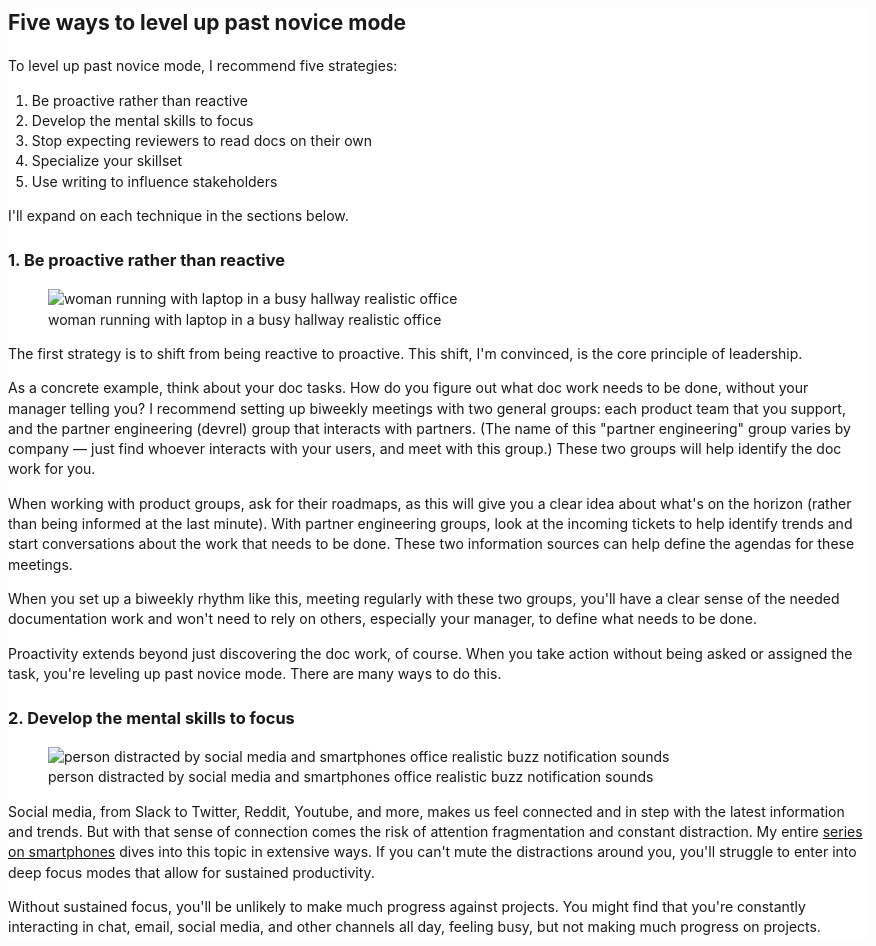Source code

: ## Five ways to level up past novice mode

To level up past novice mode, I recommend five strategies:

1. Be proactive rather than reactive
2. Develop the mental skills to focus 
3. Stop expecting reviewers to read docs on their own
4. Specialize your skillset
5. Use writing to influence stakeholders

I'll expand on each technique in the sections below. 

### 1. Be proactive rather than reactive

<figure><img src="https://s3.us-west-1.wasabisys.com/idbwmedia.com/images/advice_proactive.png" alt="woman running with laptop in a busy hallway realistic office" /><figcaption>woman running with laptop in a busy hallway realistic office</figcaption></figure>

The first strategy is to shift from being reactive to proactive. This shift, I'm convinced, is the core principle of leadership. 

As a concrete example, think about your doc tasks. How do you figure out what doc work needs to be done, without your manager telling you? I recommend setting up biweekly meetings with two general groups: each product team that you support, and the partner engineering (devrel) group that interacts with partners. (The name of this "partner engineering" group varies by company &mdash; just find whoever interacts with your users, and meet with this group.) These two groups will help identify the doc work for you. 

When working with product groups, ask for their roadmaps, as this will give you a clear idea about what's on the horizon (rather than being informed at the last minute). With partner engineering groups, look at the incoming tickets to help identify trends and start conversations about the work that needs to be done. These two information sources can help define the agendas for these meetings.

When you set up a biweekly rhythm like this, meeting regularly with these two groups, you'll have a clear sense of the needed documentation work and won't need to rely on others, especially your manager, to define what needs to be done.

Proactivity extends beyond just discovering the doc work, of course. When you take action without being asked or assigned the task, you're leveling up past novice mode. There are many ways to do this.

### 2. Develop the mental skills to focus 

<figure><img src="https://s3.us-west-1.wasabisys.com/idbwmedia.com/images/advice_distractions.png" alt="person distracted by social media and smartphones office realistic buzz notification sounds" /><figcaption>person distracted by social media and smartphones office realistic buzz notification sounds</figcaption></figure>

Social media, from Slack to Twitter, Reddit, Youtube, and more, makes us feel connected and in step with the latest information and trends. But with that sense of connection comes the risk of attention fragmentation and constant distraction. My entire [series on smartphones](/blog/awakening-moment-to-how-smartphones-fragment-our-attention/) dives into this topic in extensive ways. If you can't mute the distractions around you, you'll struggle to enter into deep focus modes that allow for sustained productivity. 

Without sustained focus, you'll be unlikely to make much progress against projects. You might find that you're constantly interacting in chat, email, social media, and other channels all day, feeling busy, but not making much progress on projects.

Problem to solve:
Check each line of the material for the string "being", then state how many lines have it and nothing more.

Solution to the problem:
3